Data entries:
---
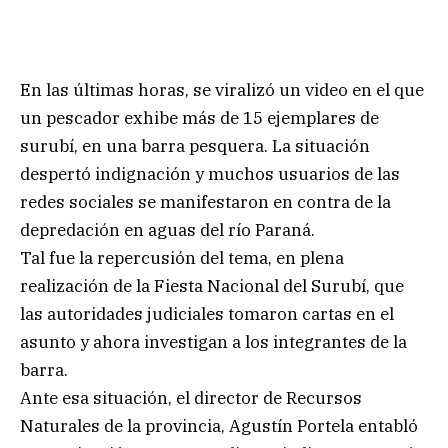
En las últimas horas, se viralizó un video en el que
un pescador exhibe más de 15 ejemplares de
surubí, en una barra pesquera. La situación
despertó indignación y muchos usuarios de las
redes sociales se manifestaron en contra de la
depredación en aguas del río Paraná.
Tal fue la repercusión del tema, en plena
realización de la Fiesta Nacional del Surubí, que
las autoridades judiciales tomaron cartas en el
asunto y ahora investigan a los integrantes de la
barra.
Ante esa situación, el director de Recursos
Naturales de la provincia, Agustín Portela entabló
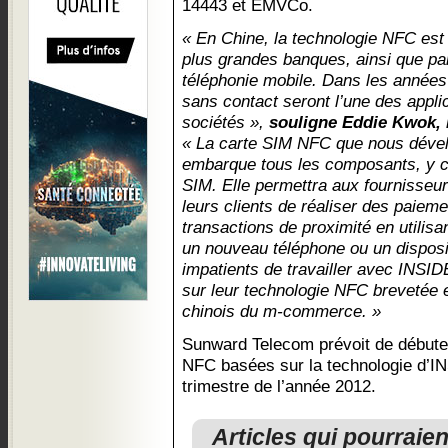
14443 et EMVCo.
« En Chine, la technologie NFC est 
plus grandes banques, ainsi que pa
téléphonie mobile. Dans les années
sans contact seront l’une des appli
sociétés »,
souligne Eddie Kwok,
« La carte SIM NFC que nous déve
embarque tous les composants, y co
SIM. Elle permettra aux fournisseur
leurs clients de réaliser des paiem
transactions de proximité en utilisa
un nouveau téléphone ou un dispo
impatients de travailler avec INSID
sur leur technologie NFC brevetée e
chinois du m-commerce. »
Sunward Telecom prévoit de débuter
NFC basées sur la technologie d’I
trimestre de l’année 2012.
Articles qui pourraie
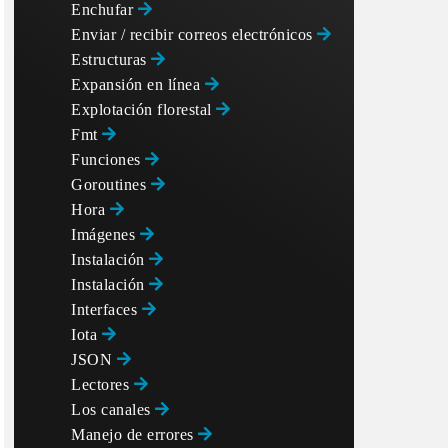
Enchufar
Enviar / recibir correos electrónicos
Estructuras
Expansión en línea
Explotación florestal
Fmt
Funciones
Goroutines
Hora
Imágenes
Instalación
Instalación
Interfaces
Iota
JSON
Lectores
Los canales
Manejo de errores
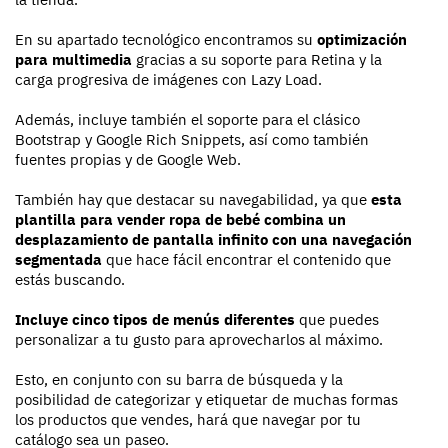
En su apartado tecnológico encontramos su
optimización
para multimedia
gracias a su soporte para Retina y la
carga progresiva de imágenes con Lazy Load.
Además, incluye también el soporte para el clásico
Bootstrap y Google Rich Snippets, así como también
fuentes propias y de Google Web.
También hay que destacar su navegabilidad, ya que
esta
plantilla para vender ropa de bebé combina un
desplazamiento de pantalla infinito con una navegación
segmentada
que hace fácil encontrar el contenido que
estás buscando.
Incluye cinco tipos de menús diferentes
que puedes
personalizar a tu gusto para aprovecharlos al máximo.
Esto, en conjunto con su barra de búsqueda y la
posibilidad de categorizar y etiquetar de muchas formas
los productos que vendes, hará que navegar por tu
catálogo sea un paseo.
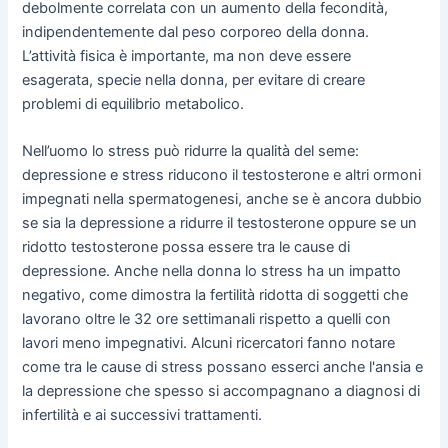
debolmente correlata con un aumento della fecondità,
indipendentemente dal peso corporeo della donna.
L’attività fisica è importante, ma non deve essere
esagerata, specie nella donna, per evitare di creare
problemi di equilibrio metabolico.
Nell’uomo lo stress può ridurre la qualità del seme:
depressione e stress riducono il testosterone e altri ormoni
impegnati nella spermatogenesi, anche se è ancora dubbio
se sia la depressione a ridurre il testosterone oppure se un
ridotto testosterone possa essere tra le cause di
depressione. Anche nella donna lo stress ha un impatto
negativo, come dimostra la fertilità ridotta di soggetti che
lavorano oltre le 32 ore settimanali rispetto a quelli con
lavori meno impegnativi. Alcuni ricercatori fanno notare
come tra le cause di stress possano esserci anche l'ansia e
la depressione che spesso si accompagnano a diagnosi di
infertilità e ai successivi trattamenti.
---
▶ _TASK GOAL_:
Give again, word for word, every line from the top of the data through the line with "depredación en aguas del río Paraná.", both ends included, and exclude the pictures.

▶ _SOLUTION TO THE PROBLEM_:
En las últimas horas, se viralizó un video en el que
un pescador exhibe más de 15 ejemplares de
surubí, en una barra pesquera. La situación
despertó indignación y muchos usuarios de las
redes sociales se manifestaron en contra de la
depredación en aguas del río Paraná.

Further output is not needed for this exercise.